• Reading text:
Halong Bay is made up of hundereds of vegetation clad limestone formations that dramatically rise out of the South China Sea. Halong Bay was named by the French and means “Land of the Dragon” as the formations represent the body of a dragon.

After hours of deliberation in Hanoi the day before, we opted to indulge in a bit of luxury and splashed out for a high-end 3 day tour – one night on the Pinter Cruiser and one night at a 5* resort on Cat Ba Island (Flashpacking Gone Nuts). Well worth it!

Having just got off the over night train from Sapa we camped out in a cafe for a few hours before being picked up by our mini-bus. We were both knackered after very little sleep, a string of early starts and the trekking.

We got to the harbour at noonish and boarded the Pinter, a lovely traditional style junk boat. We were greeted with a fresh watermelon smoothy :)

We cruised out into the bay and after a while anchored for lunch. We shared a table with Kelvin, an old-timer American who was hard of hearing. Laura’s normally loud voice got louder!! We learnt on this first sitting the need to pace ourselves as the excellent food just kept on coming, wave after wave … it was an onslaught!

After lunch we, and seemingly every other boat in the vacinity headed to the grandly named Amazing cave, which lived up to it’s billing.

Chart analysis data
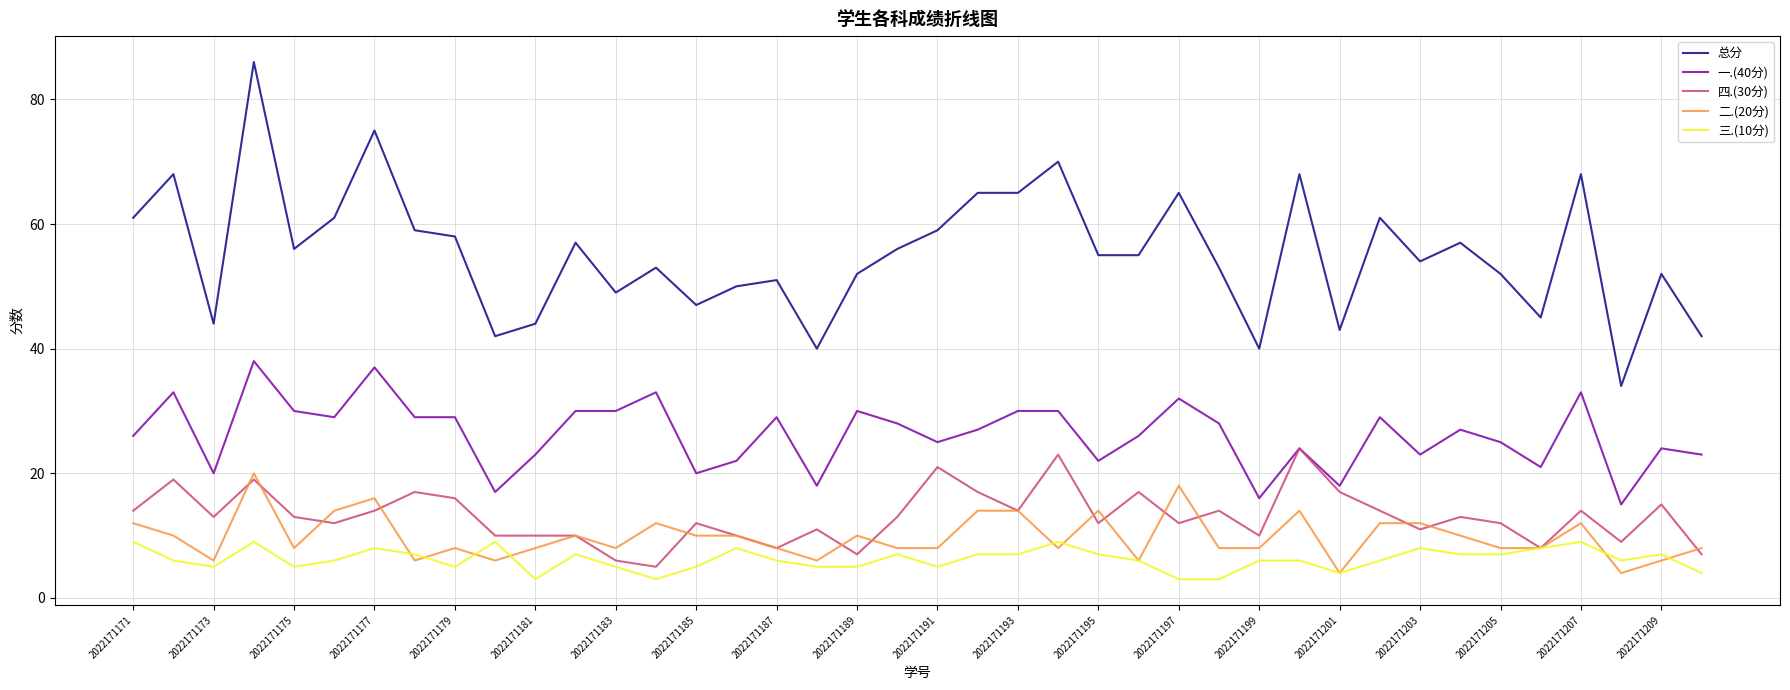

Count the 二.(20分) values in the range 8 to 12.

24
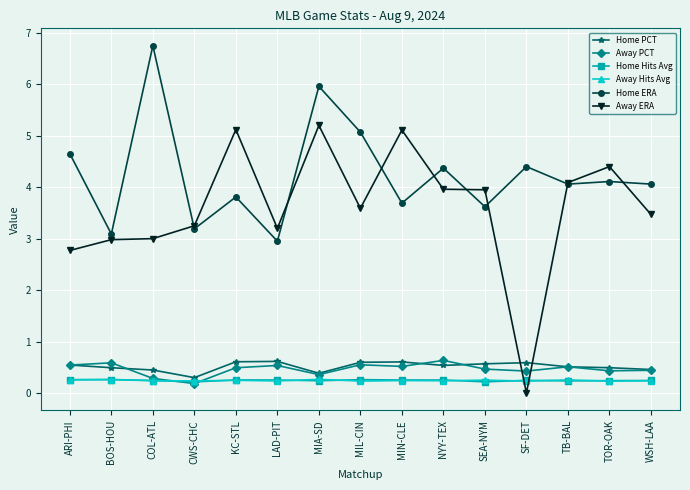

What is the value of the Away ERA point at the 8th from the left?

3.6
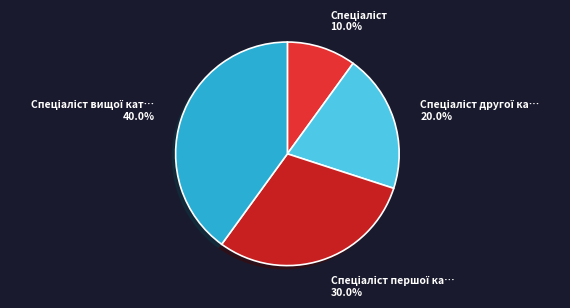

Is there a majority slice in this chart?

No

• Assignment:
Answer these questions from the Halong Bay account:
1. What does the name "Halong Bay" mean?
2. Where was the second night of the three-day tour spent?
3. Which cave was visited after lunch?
The records are not required for the work that comes next.

• Response to the exercise:
1. "Land of the Dragon."
2. At a 5* resort on Cat Ba Island.
3. The Amazing cave.